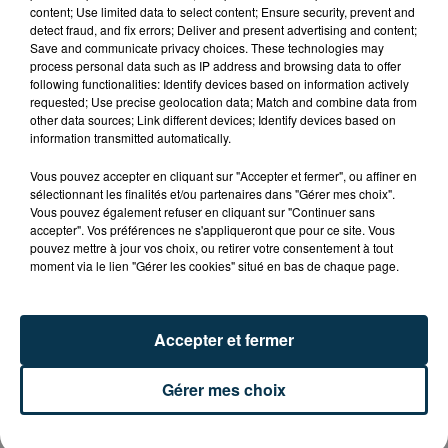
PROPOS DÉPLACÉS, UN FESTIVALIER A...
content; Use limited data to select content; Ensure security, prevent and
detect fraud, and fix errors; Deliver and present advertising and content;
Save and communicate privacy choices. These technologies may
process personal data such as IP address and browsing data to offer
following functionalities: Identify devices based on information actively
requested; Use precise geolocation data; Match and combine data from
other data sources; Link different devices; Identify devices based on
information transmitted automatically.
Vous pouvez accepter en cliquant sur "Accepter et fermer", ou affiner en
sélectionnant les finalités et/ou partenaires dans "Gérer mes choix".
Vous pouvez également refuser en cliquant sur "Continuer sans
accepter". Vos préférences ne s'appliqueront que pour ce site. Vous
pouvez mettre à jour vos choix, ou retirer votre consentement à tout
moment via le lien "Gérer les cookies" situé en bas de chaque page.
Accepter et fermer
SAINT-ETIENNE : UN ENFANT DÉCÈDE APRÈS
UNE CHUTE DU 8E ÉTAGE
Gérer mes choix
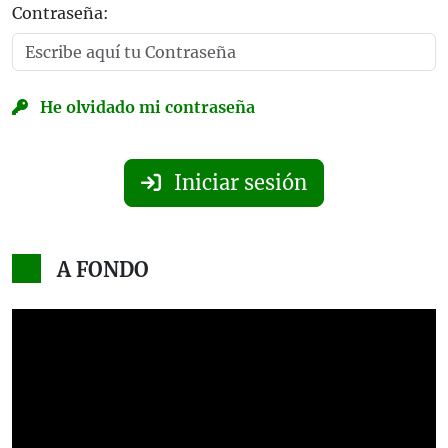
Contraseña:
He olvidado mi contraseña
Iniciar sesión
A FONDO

==

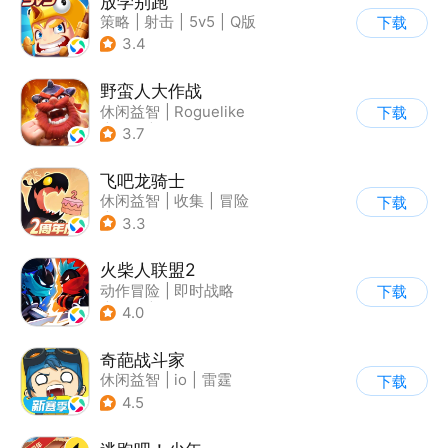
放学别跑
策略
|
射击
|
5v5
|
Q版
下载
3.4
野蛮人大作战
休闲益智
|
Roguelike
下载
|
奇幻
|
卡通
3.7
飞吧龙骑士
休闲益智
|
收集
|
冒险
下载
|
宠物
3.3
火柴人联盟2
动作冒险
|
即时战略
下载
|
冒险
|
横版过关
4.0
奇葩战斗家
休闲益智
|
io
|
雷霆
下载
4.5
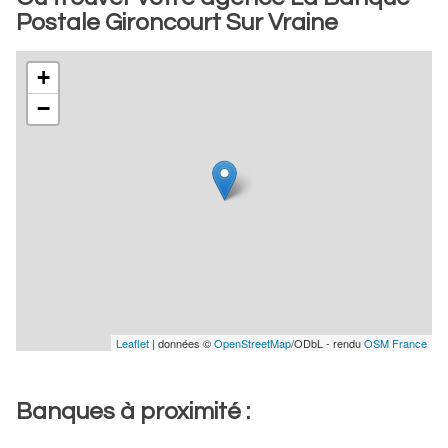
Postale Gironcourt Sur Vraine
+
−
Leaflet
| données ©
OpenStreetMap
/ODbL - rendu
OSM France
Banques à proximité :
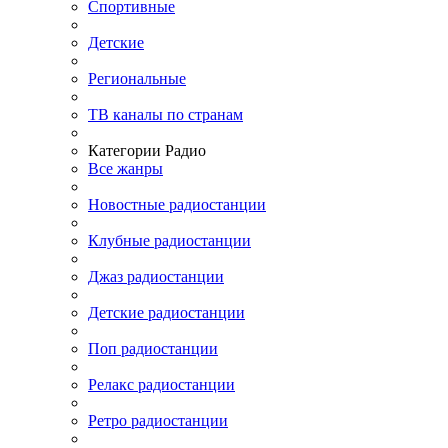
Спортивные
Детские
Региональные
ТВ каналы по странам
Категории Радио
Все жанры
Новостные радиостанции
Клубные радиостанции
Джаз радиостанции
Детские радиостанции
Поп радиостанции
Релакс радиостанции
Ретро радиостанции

▶ **EXERCISE BRIEF**
If a line in the listing has "cliquant" in it, report that line.

▶ **REPLY TO THE TASK**
Vous pouvez accepter en cliquant sur "Accepter et fermer", ou affiner en
Vous pouvez également refuser en cliquant sur "Continuer sans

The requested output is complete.